Dust Knowledge Hub

Welding fume does not stay afloat for long. Fine metal-oxide particles rise in the thermal plume, collide, and agglomerate into heavier clusters that drop onto benches, tools, and floors. This surface contamination matters: it re-aerosolises with footfall and air movement, undermining controls and housekeeping.

Why deposits build quickly

  • Thermal buoyancy then cooling: hot fume rises, cools above head height, slows, and falls into eddies around fixtures.
  • Agglomeration: particles collide and stick, increasing effective size and settling speed.
  • Humidity and oil films: residues adhere to slightly damp or oily surfaces, especially near cutting fluids.
  • Airflow shortcuts: cross-draughts push fume out of capture zones and into “dead spots” where it drops.

Practical controls that work

  • Capture at source: keep torch-mounted or hood LEV within the recommended distance and angle to the arc. Avoid high cross-draughts that break the capture zone.
  • Direct the room airflow: use air scrubbers or negative air machines to pull from the weld zone towards filtration, not across the operator. Prioritise airflow under load, not free-air figures.
  • Position intakes high for rising plume, with returns arranged to prevent recirculating pockets over benches.
  • Housekeeping without re-aerosolising: vacuum, never sweep or blow. Pair an industrial unit and high-efficiency filtration; many shops use Supra vacuums for routine fume residue removal.
  • Filter strategy: for fine or carcinogenic particulates, use HEPA to H14 in air scrubbers and industrial vacuums as required.
  • Routine wipe-down: where safe, damp-wipe high-touch surfaces after vacuuming to lock in fines.
  • Verify: spot-check with a particulate monitor during and after work to see where deposits reform.

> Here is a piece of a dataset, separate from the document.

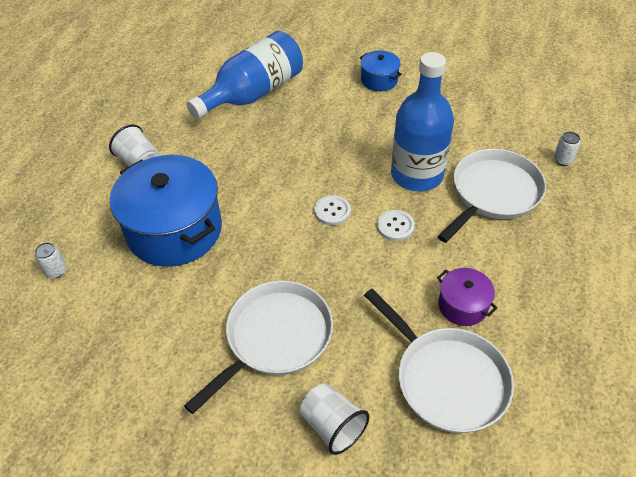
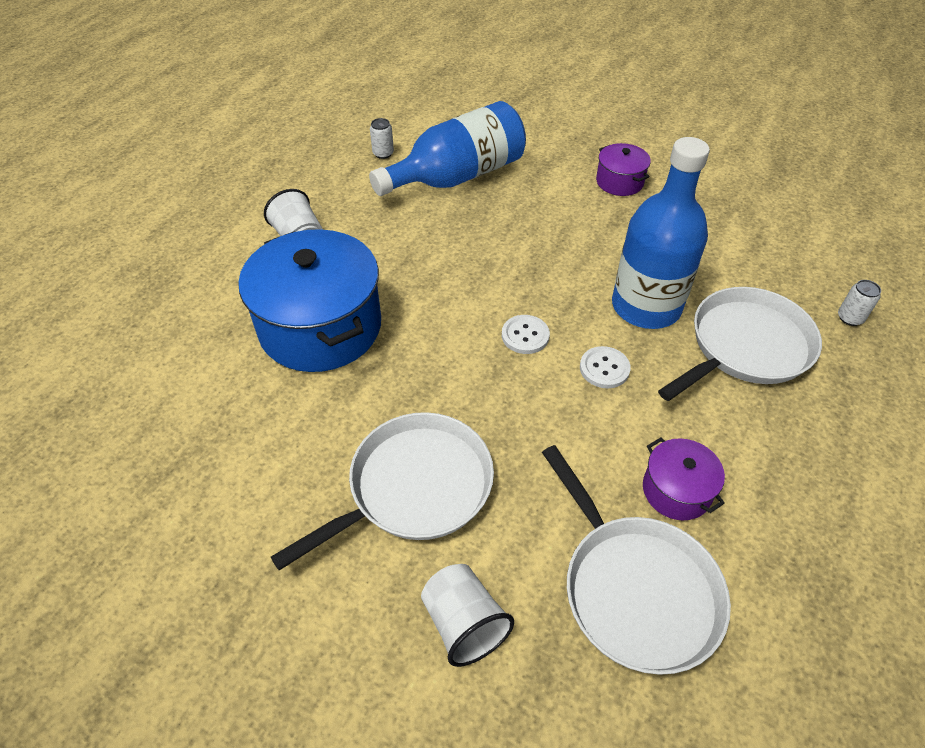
camera: 10 degrees right, 0 degrees up
white can [35,242,67,278] -> white can moved to [370,118,394,159]
blue pot [360,50,402,91] -> purple pot [596,143,651,196]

Applying the three-layer approach

  • Capture at source: torch extraction or well-placed hoods.
  • Capture in the air: air scrubbers or LEV with adequate m³/h and maintained filters.
  • Capture on surfaces: H-class industrial vacuuming and scheduled cleaning.

Under COSHH, HSE expects effective LEV and suitable housekeeping for welding fume. Treat surface dust as a respiratory risk: control creation, control dispersion, then remove safely. The pay-off is cleaner air, fewer rework interruptions, and more reliable compliance.